“Female Talents Program” is a collaboration of Karlsruhe Institute of Technology (KIT), with IBM and Bosch, with the objective of offering female talents more insights into our companies and help them plan their future career. In the recent years, our focus was on mentoring to connect the students with female role-models at IBM and to offer them guidance during their studies. One of the former participants of the program, Svenja Mauthe, was hired as a PhD in our Research Lab in IBM Switzerland. In this interview, Svenja shares her experience on the program.
What attracted you to join IBM?
After one intense day in an assessment center, IBM and Bosch, partners of KIT, decided which applicants they would like to mentor individually. I was very lucky to have been selected by IBM.
From my point of view, IBM offers an incredible work environment because IBM has pure, and famous research facilities and not only R&D. Hence, I got fascinated by pursuing research in an industrial environment. Moreover, IBM covers the entire spectrum from hardware to cognitive solutions. One can experience many different areas and realize how research can be the decisive differentiator for future businesses and technological developments.
Besides the different research activities, IBM’s international working environment and atmosphere made an excellent impression on me. From discussions with my mentor and visits to the different labs, I got insights into the values and culture of IBM and IBM Research.
How did you perceive IBM before joining the company?
Before joining IBM, I knew IBM – probably as most people – from the ThinkPad and the cashier system in our supermarket. Of course, I was aware of the scientific achievements the IBM labs were famous for (Nobel Prizes). I read online about the research IBM is pursuing and the areas IBM is active in. First, I was not sure what to expect from research in an industrial environment; however, I was more than pleasantly surprised when I first visited the laboratory in Zurich. I was impressed by the people, the infrastructure (have you heard of the state-of-the-art BRNC?), the equipment, and the unique capabilities.
How was your start at IBM?
My start at IBM was very good and I received a lot of support from the beginning. I got introduced to the team and we discussed current projects and what I would like to work on. In the end, I received the opportunity of working on an independent project which comprised many research steps. I was guided and mentored by my colleagues and we had many stimulating discussions. My colleagues were extremely open, friendly, and cooperative – a reason to stay longer and do a PhD here.
The onboarding procedure was fairly easy, however, of course, I also experienced the regulations and processes of a big company with many rules and detailed guidelines you have to follow.
Is there anything else you would like to add?
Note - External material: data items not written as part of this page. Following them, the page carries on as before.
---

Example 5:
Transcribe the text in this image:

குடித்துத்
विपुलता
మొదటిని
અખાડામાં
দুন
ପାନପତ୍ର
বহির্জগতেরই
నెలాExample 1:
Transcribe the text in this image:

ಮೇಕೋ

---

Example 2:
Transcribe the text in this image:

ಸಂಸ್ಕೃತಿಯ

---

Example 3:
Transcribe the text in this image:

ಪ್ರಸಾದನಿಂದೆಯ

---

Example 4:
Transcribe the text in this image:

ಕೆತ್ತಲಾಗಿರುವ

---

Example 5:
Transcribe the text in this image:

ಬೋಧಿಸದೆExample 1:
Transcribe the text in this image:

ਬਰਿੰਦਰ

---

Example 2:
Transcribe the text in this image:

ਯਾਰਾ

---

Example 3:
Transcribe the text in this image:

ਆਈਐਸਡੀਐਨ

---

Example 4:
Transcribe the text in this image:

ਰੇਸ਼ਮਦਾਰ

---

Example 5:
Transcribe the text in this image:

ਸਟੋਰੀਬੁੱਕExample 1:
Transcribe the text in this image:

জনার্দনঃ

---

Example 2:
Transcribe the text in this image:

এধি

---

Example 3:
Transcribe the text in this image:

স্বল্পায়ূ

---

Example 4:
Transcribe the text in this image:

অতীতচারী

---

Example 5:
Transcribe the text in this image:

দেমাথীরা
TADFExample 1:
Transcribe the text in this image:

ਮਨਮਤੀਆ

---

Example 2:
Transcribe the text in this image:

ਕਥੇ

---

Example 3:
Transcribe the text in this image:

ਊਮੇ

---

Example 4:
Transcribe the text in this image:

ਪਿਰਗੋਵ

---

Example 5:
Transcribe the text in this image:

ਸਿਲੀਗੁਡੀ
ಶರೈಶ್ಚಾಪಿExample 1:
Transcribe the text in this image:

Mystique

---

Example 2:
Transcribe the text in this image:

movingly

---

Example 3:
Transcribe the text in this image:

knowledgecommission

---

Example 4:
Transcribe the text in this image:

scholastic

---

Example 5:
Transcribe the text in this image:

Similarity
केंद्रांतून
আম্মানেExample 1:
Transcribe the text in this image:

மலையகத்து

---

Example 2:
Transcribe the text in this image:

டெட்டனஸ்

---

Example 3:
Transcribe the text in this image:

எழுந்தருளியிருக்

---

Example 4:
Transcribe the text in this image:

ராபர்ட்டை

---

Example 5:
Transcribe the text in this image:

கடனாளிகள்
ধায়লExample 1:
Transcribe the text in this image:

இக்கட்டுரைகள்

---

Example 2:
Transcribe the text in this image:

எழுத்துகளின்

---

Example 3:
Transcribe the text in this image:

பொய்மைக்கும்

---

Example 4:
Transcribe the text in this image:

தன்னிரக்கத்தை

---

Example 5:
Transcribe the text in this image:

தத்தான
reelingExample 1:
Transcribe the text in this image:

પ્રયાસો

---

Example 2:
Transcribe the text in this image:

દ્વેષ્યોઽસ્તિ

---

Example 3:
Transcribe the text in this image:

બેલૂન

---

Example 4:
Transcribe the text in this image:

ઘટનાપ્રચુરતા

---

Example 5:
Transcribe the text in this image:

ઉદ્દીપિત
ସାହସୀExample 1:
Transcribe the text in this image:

My experience in the ‘Female Talents Program’ was exceptional and I highly recommend it to every woman who has the opportunity to participate. During one year of mentoring, many workshops, guided visits, and discussions with successful women in different fields and different management levels, I gained deep insights in company cultures and career possibilities, and received valuable advice for my daily work life. Moreover, personal discussions with my mentor – Martina (Tina) von dem Bussche (IBM Böblingen) – were extremely beneficial and inspiring.
The most valuable insight I received was the opportunity to talk to researchers in many different fields. Seeing how a career can evolve and develop in an industrial environment starting with a university degree was very motivating; learning about their daily research work was fascinating.